La riflessione di don Giampietro Ziviani, direttore dell’Ufficio catechistico
della diocesi di Adria e Rovigo, affronta un importante snodo
della metodologia pastorale della Chiesa italiana. Cogliendo l’occasione
della chiusura del decennio pastorale, offre anzitutto una
recensione delle strategie di evangelizzazione promosse e poste in
atto nelle nostre diocesi. L’Autore individua nell’annuncio tematico
e nel parlare alla persona nell’amore le due direttrici fondamentali
che hanno orientato la predicazione della Chiesa negli anni recenti.
Nella seconda parte del saggio indirizza poi l’attenzione su un ulteriore
percorso possibile, il ‘metodo Verona’ o approccio atematico,
caratterizzato dall’attenzione alle esperienze vitali della persona e al
loro accompagnamento nella testimonianza del Vangelo.
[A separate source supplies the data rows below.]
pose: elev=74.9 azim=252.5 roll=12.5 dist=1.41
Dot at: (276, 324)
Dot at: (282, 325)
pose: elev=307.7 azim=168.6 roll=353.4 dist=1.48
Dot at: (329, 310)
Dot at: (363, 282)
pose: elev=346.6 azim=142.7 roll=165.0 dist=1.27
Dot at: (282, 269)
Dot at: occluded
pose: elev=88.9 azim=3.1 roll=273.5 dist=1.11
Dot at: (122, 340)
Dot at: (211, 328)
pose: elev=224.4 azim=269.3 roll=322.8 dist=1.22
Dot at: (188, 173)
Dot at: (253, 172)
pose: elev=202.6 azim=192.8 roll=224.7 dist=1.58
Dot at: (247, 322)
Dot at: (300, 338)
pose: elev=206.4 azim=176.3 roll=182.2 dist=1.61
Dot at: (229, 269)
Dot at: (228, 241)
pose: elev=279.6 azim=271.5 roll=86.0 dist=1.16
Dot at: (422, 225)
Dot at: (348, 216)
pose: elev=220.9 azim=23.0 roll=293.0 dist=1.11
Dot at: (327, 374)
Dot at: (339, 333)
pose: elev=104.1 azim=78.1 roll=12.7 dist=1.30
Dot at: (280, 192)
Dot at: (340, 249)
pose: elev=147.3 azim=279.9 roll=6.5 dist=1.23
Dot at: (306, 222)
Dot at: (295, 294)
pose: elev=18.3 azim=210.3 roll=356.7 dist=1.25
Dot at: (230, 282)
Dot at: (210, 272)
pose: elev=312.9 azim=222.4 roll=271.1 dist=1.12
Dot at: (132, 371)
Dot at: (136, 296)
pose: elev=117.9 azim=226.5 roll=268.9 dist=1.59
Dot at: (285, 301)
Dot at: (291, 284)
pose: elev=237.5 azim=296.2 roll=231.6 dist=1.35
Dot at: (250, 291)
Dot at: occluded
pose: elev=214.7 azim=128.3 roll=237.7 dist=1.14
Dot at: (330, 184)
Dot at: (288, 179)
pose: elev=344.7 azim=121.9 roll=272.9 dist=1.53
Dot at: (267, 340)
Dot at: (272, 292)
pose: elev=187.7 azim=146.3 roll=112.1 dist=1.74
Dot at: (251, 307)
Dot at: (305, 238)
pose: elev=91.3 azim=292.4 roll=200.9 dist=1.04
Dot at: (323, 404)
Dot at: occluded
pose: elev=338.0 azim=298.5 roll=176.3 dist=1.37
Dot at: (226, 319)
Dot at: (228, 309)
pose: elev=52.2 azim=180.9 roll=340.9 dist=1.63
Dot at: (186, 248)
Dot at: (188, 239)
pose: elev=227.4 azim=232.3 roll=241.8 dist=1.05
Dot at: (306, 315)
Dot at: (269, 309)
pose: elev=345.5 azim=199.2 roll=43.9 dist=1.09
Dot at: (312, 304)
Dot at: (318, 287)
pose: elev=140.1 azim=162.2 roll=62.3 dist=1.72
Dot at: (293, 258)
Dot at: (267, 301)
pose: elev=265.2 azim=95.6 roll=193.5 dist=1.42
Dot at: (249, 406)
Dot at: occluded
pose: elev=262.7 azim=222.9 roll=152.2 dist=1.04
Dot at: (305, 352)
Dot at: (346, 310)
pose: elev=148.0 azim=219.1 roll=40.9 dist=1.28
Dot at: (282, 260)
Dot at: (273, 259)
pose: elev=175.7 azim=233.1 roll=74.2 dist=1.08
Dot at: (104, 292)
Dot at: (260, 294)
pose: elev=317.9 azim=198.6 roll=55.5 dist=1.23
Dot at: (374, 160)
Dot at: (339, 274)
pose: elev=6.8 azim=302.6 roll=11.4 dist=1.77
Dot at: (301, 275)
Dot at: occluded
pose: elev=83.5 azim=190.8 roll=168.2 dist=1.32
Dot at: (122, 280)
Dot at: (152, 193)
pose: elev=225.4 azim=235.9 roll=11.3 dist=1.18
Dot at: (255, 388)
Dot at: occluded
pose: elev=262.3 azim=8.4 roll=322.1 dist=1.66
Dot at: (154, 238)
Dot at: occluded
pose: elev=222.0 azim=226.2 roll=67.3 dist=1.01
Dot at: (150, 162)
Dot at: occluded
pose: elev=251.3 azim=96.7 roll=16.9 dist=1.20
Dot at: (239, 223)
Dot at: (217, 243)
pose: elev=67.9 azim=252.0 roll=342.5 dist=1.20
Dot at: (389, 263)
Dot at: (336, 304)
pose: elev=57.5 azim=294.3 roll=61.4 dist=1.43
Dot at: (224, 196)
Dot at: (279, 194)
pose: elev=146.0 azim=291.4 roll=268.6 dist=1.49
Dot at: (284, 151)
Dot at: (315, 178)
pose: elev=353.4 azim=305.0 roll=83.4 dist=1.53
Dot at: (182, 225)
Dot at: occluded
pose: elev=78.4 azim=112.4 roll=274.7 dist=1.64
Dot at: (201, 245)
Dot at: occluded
In questa
chiave fornisce poi un saggio di lettura di due delicati ambiti pastorali
(la cura degli affetti e il lavoro), esemplificando le modalità con
le quali l’azione della Chiesa potrebbe mettere concretamente al
centro la persona e le sue dinamiche esistenziali.
Negli ultimi mesi abbiamo ospitato sulla Rivista diversi contributi che
da differenti angolature hanno cercato di scandagliare i mondi giovanili,
tendenzialmente estranei all’universo della fede cristiana. Il saggio
che qui pubblichiamo arricchisce l’esplorazione della prospettiva
empatica di un giovane sacerdote padovano, don Marco Pozza, il cui
punto di vista risulta particolarmente prezioso perché unisce prossimità
anagrafica e distanza critica, esperienza condivisa e riflessione
critica. La grande sensibilità dell’Autore conferisce allo scritto la capacità
di parlare efficacemente dei giovani, ma suggerisce pure un linguaggio
col quale intendersi e comprendere le nuove generazioni.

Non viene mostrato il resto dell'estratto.